> [TAREFA A]
Segundo o trecho sobre a Hugging Face, o que é tokenização?
> [TAREFA B]
No trecho sobre a Hugging Face, reescreva de forma mais curta o parágrafo que começa com "Hugging Face é uma plataforma", mantendo os fatos principais.
> [TAREFA C]
Extraia do trecho sobre a Hugging Face a parte que vai de "Tokenização é o" até "que será utilizado.".

> [TRECHO EXTRAÍDO]
☆ ☆ ☆ ☆ ☆

In [4]:
import torch

In [5]:
!pip install -U transformers datasets accelerate sentencepiece



# Utilizando Modelos Pré-treinados com HuggingFace

Hugging Face é uma plataforma que oferece uma ampla variedade de modelos pré-treinados para tarefas de processamento de linguagem natural (NLP). Usar esses modelos permite que você aplique técnicas avançadas de NLP sem precisar treinar um modelo do zero.

## Tokenizadores

Tokenização é o processo de converter texto em tokens, que são as unidades básicas que os modelos de NLP processam. A Hugging Face fornece tokenizadores para diferentes modelos, que geram tokens compatíveis com o modelo que será utilizado.

☆ ☆ ☆ ☆ ☆

> [TRECHOS DOS DADOS]
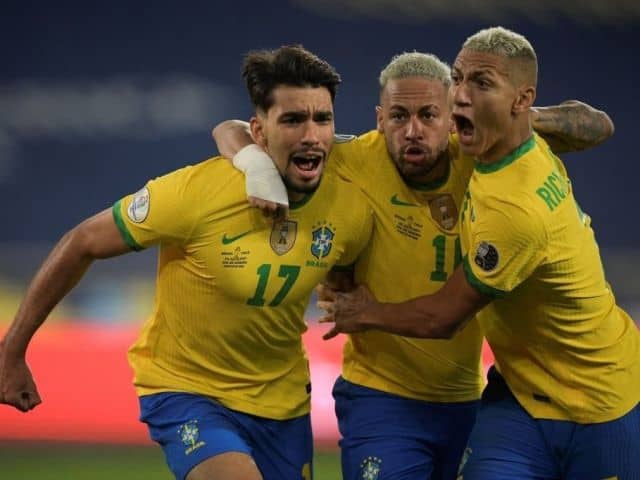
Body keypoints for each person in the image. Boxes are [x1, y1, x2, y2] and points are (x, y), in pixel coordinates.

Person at [212, 50, 615, 479]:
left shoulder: (479, 150)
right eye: (399, 116)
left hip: (466, 398)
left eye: (428, 115)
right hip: (380, 398)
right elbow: (230, 129)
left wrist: (509, 118)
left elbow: (597, 125)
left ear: (453, 116)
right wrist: (256, 165)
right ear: (379, 119)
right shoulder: (351, 159)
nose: (412, 131)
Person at [0, 45, 374, 480]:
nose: (311, 134)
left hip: (283, 401)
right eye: (292, 120)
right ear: (259, 131)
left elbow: (344, 265)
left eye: (322, 119)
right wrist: (13, 350)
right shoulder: (196, 193)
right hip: (189, 391)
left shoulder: (350, 197)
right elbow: (81, 241)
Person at [317, 27, 640, 479]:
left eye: (480, 85)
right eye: (459, 80)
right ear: (379, 118)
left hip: (599, 397)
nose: (461, 96)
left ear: (520, 100)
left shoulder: (511, 207)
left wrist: (365, 313)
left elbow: (442, 317)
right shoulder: (489, 145)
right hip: (515, 394)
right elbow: (595, 124)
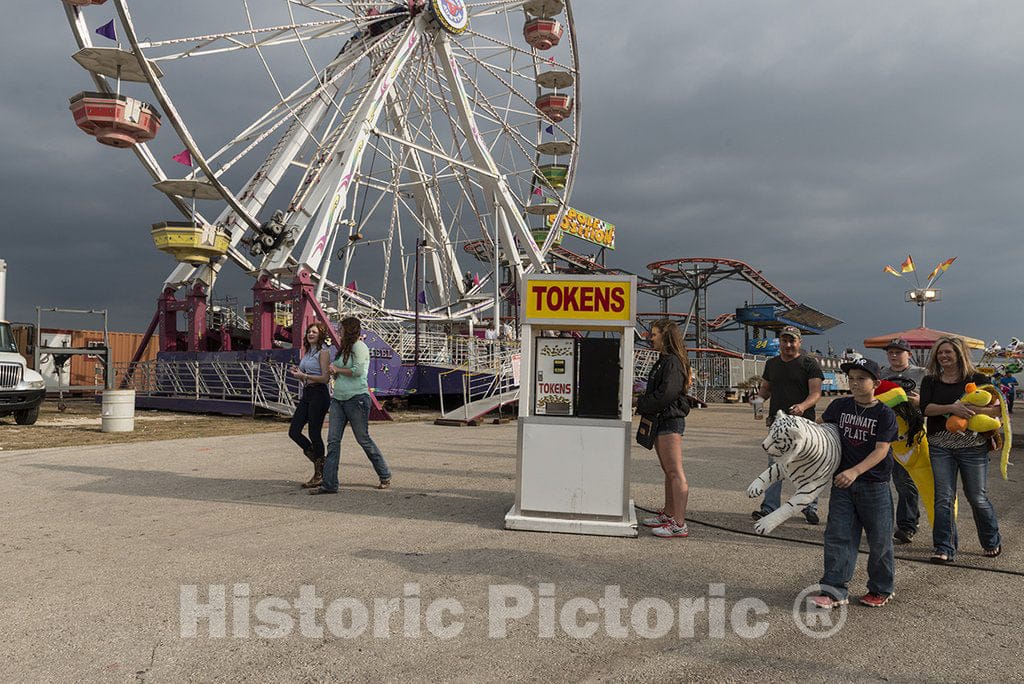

☆ ☆ ☆ ☆ ☆

> [SOLUÇÃO DA TAREFA A]
É o processo de converter texto em tokens, as unidades básicas que os modelos de NLP processam.

> [SOLUÇÃO DA TAREFA B]
A Hugging Face oferece muitos modelos pré-treinados para NLP, o que permite aplicar técnicas avançadas sem treinar um modelo do zero.

> [SOLUÇÃO DA TAREFA C]
Tokenização é o processo de converter texto em tokens, que são as unidades básicas que os modelos de NLP processam. A Hugging Face fornece tokenizadores para diferentes modelos, que geram tokens compatíveis com o modelo que será utilizado.